Sabe-se, no entanto, que o isoflurano também influencia parâmetros fisiológicos, particularmente os valores dos gases sanguíneos, devido à depressão respiratória12,13. O isoflurano pode afetar a função respiratória e a troca gasosa, potencialmente alterando os níveis arteriais de oxigênio e dióxido de carbono. Vários estudos demonstraram que o isoflurano também pode alterar parâmetros metabólicos e endócrinos, incluindo glicose sanguínea, lactato, insulina, corticosterona e metabolismo lipídico14,15,16. Apesar disso, demonstrou-se que o isoflurano induz menos alterações em parâmetros relacionados ao estresse do que vários outros regimes anestésicos e oferece as vantagens de indução rápida, tempo curto de recuperação e controle preciso da profundidade anestésica, tornando-o adequado para procedimentos rotineiros de coleta de sangue14. Consequentemente, a possível influência do isoflurano deve ser considerada ao planejar e interpretar experimentos, pois amostras de sangue arterial obtidas sob anestesia podem não refletir com precisão as condições fisiológicas basais.
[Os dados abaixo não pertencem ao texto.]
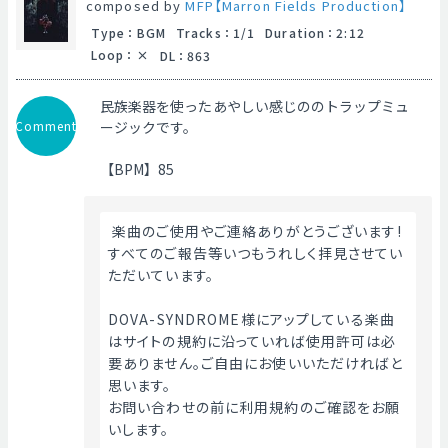
composed by
MFP【Marron Fields Production】
Type
：
BGM
Tracks
：
1/1
Duration
：
2:12
Loop
：
DL
：
863
民族楽器を使ったあやしい感じののトラップミュ
Comment
ージックです。
【BPM】85
 楽曲のご使用やご連絡ありがとうございます!
すべてのご報告等いつもうれしく拝見させてい
ただいています。
DOVA-SYNDROME様にアップしている楽曲
はサイトの規約に沿っていれば使用許可は必
要ありません。ご自由にお使いいただければと
思います。
お問い合わせの前に利用規約のご確認をお願
いします。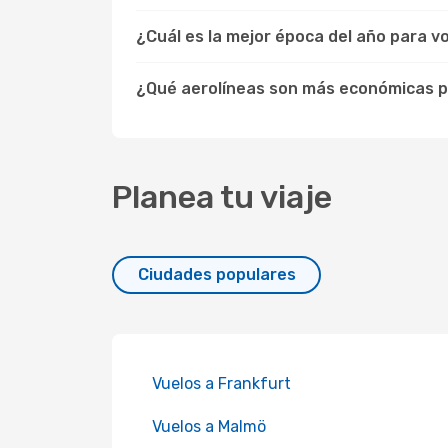
¿Cuál es la mejor época del año para v
¿Qué aerolíneas son más económicas p
Planea tu viaje
Ciudades populares
Vuelos a Frankfurt
Vuelos a Malmö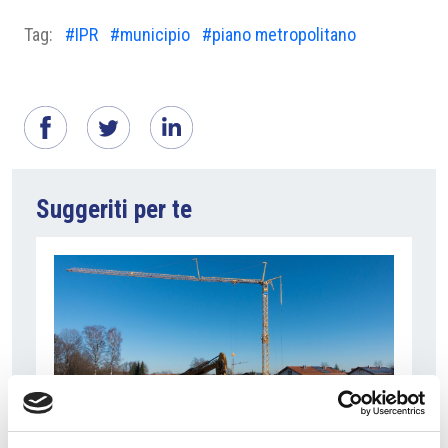
Tag:
#IPR
#municipio
#piano metropolitano
Suggeriti per te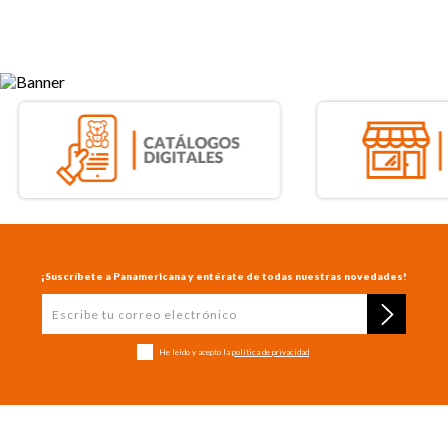
¡Suscríbete a Panamericana y entérate de todas nuestras novedades!
He leído y acepto la
política de privacidad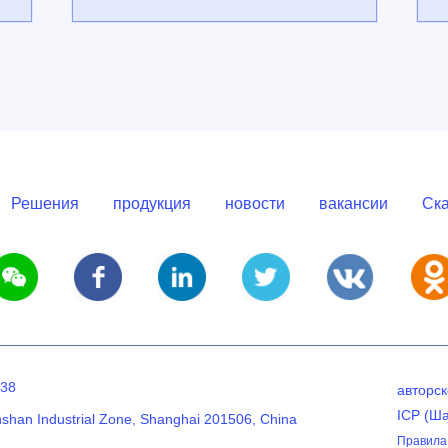
Решения
продукция
новости
вакансии
Ска
638
авторс
ICP (Ш
nshan Industrial Zone, Shanghai 201506, China
Правила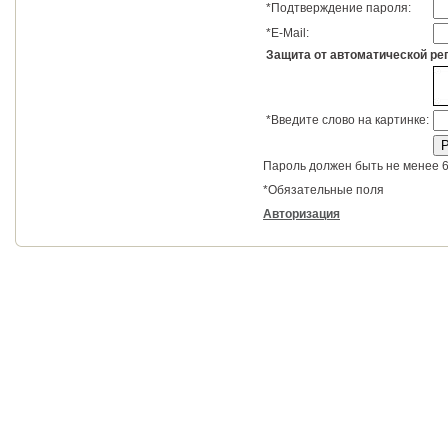
*
Подтверждение пароля:
*
E-Mail:
Защита от автоматической ре
*
Введите слово на картинке:
Пароль должен быть не менее 6
*
Обязательные поля
Авторизация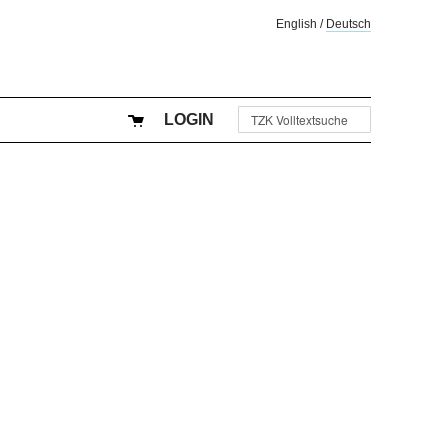
English
/
Deutsch
LOGIN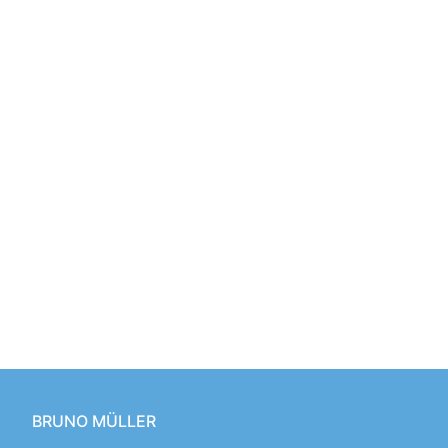
BRUNO MÜLLER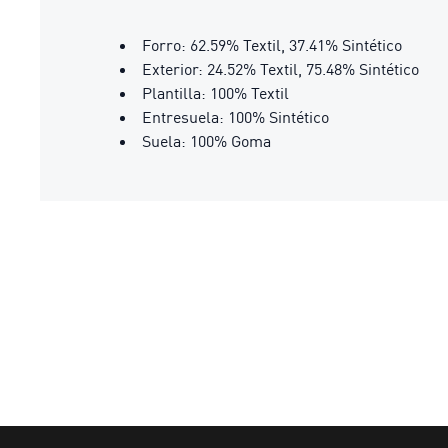
Forro: 62.59% Textil, 37.41% Sintético
Exterior: 24.52% Textil, 75.48% Sintético
Plantilla: 100% Textil
Entresuela: 100% Sintético
Suela: 100% Goma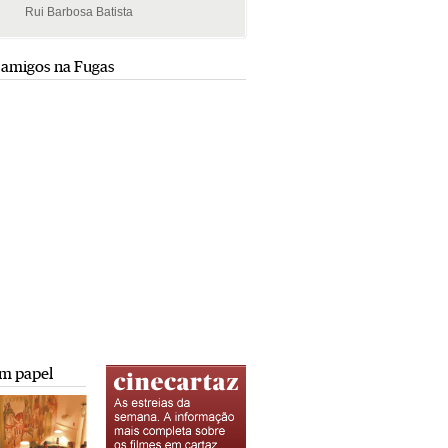
Rui Barbosa Batista
Rui Barbosa Batista
 amigos na Fugas
m papel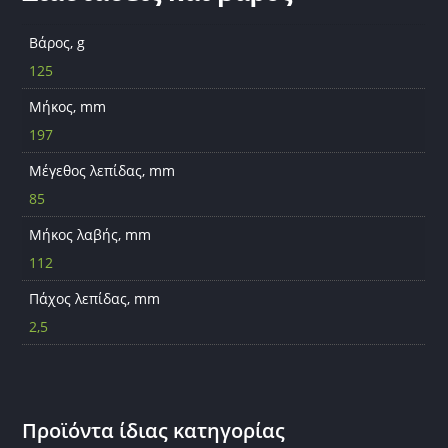
Βάρος, g
125
Μήκος, mm
197
Μέγεθος λεπίδας, mm
85
Μήκος λαβής, mm
112
Πάχος λεπίδας, mm
2,5
Προϊόντα ίδιας κατηγορίας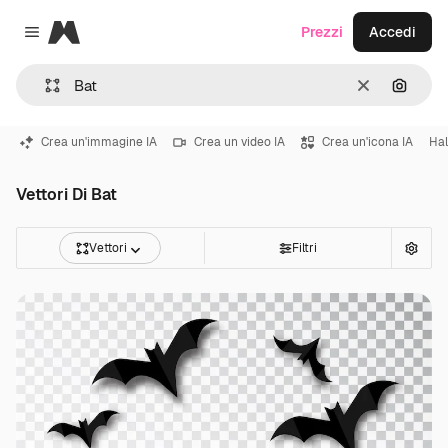
Magnific
Prezzi
Accedi
Close menu
Cancella
Cerca 
Crea un'immagine IA
Crea un video IA
Crea un'icona IA
Ha
Vettori Di Bat
Vettori
Filtri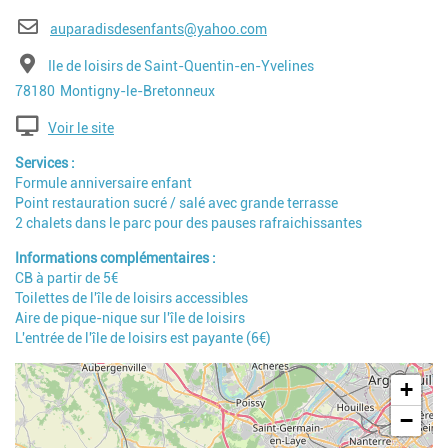
E-mail
auparadisdesenfants@yahoo.com
Adresse
Ile de loisirs de Saint-Quentin-en-Yvelines
Code postal
Ville
78180
Montigny-le-Bretonneux
Voir le site
Services
Formule anniversaire enfant
Point restauration sucré / salé avec grande terrasse
2 chalets dans le parc pour des pauses rafraichissantes
Informations complémentaires
CB à partir de 5€
Toilettes de l'île de loisirs accessibles
Aire de pique-nique sur l'île de loisirs
L'entrée de l'île de loisirs est payante (6€)
Geolocalisation
+
−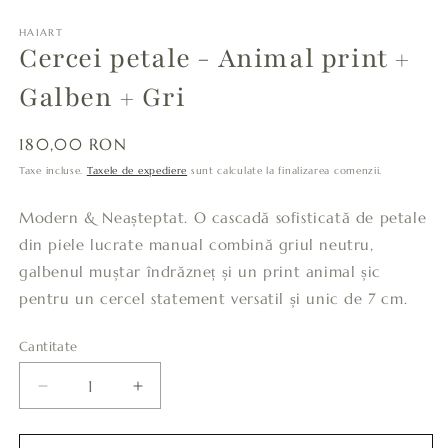
HAIART
Cercei petale - Animal print +
Galben + Gri
Preț
180,00 RON
obișnuit
Taxe incluse.
Taxele de expediere
sunt calculate la finalizarea comenzii.
Modern & Neașteptat. O cascadă sofisticată de petale
din piele lucrate manual combină griul neutru,
galbenul muștar îndrăzneț și un print animal șic
pentru un cercel statement versatil și unic de 7 cm.
Cantitate
Cantitate
Reduceți
Creșteți
cantitatea
cantitatea
pentru
pentru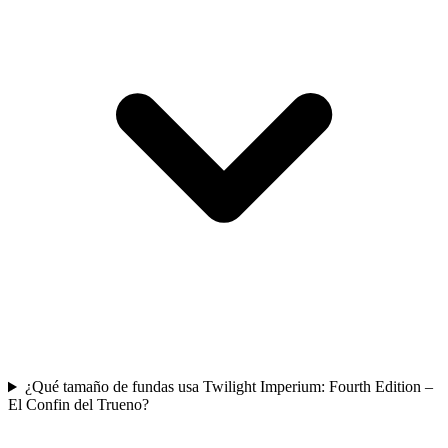
¿Qué tamaño de fundas usa Twilight Imperium: Fourth Edition –
El Confin del Trueno?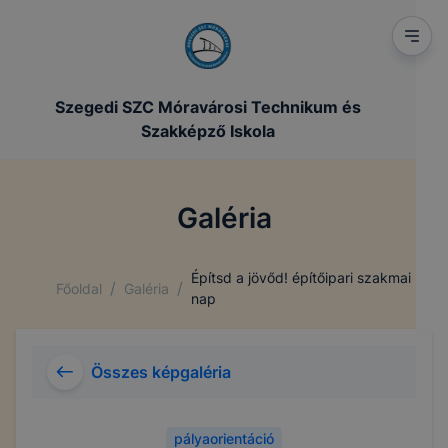
Szegedi SZC Móravárosi Technikum és
Szakképző Iskola
Galéria
Építsd a jövőd! építőipari szakmai
/
/
Főoldal
Galéria
nap
Összes képgaléria
pályaorientáció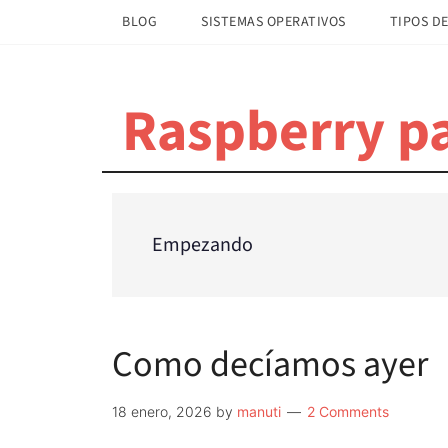
Saltar
Saltar
BLOG
SISTEMAS OPERATIVOS
TIPOS DE
al
a
contenido
la
principal
barra
Raspberry pa
lateral
principal
Empezando
Como decíamos ayer
18 enero, 2026
by
manuti
2 Comments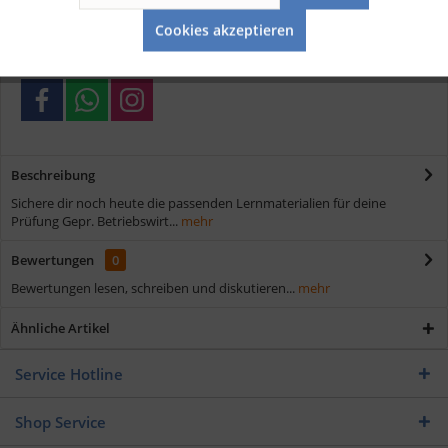
Aktiv
Service
Schnelle Lieferung
Cookies akzeptieren
Verschiedene Zahlungsmöglichkeiten
Beschreibung
Sichere dir noch heute die passenden Lernmaterialien für deine
Prüfung Gepr. Betriebswirt...
mehr
Bewertungen
0
Bewertungen lesen, schreiben und diskutieren...
mehr
Ähnliche Artikel
Service Hotline
Shop Service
Em estudos farmacocinéticos, no entanto, esses efeitos geralmente têm pouca relevância em comparação com os benefícios de obter amostras de sangue reprodutíveis enquanto se minimiza o estresse relacionado ao manejo.
Uma consideração adicional é a exposição ocupacional do pesquisador ao isoflurano. Como o sistema não é totalmente fechado, existe o risco de exposição ao gás anestésico durante o procedimento. Trabalhar sob uma capela de fluxo laminar ou com sistemas de aspiração apropriados minimizaria a exposição, mas esse equipamento pode não estar disponível em todos os ambientes experimentais.
No geral, a técnica descrita representa uma alternativa valiosa aos métodos convencionais de coleta de sangue, combinando qualidade esperada do amostra com redução do estresse e condições de manuseio aprimoradas. Oferece benefícios claros em termos de bem-estar animal e eficiência do procedimento. Sua adequação depende, em última instância, da questão de pesquisa específica, mas é particularmente vantajosa em condições experimentais nas quais parâmetros sanguíneos confiáveis e mínima perturbação fisiológica são essenciais.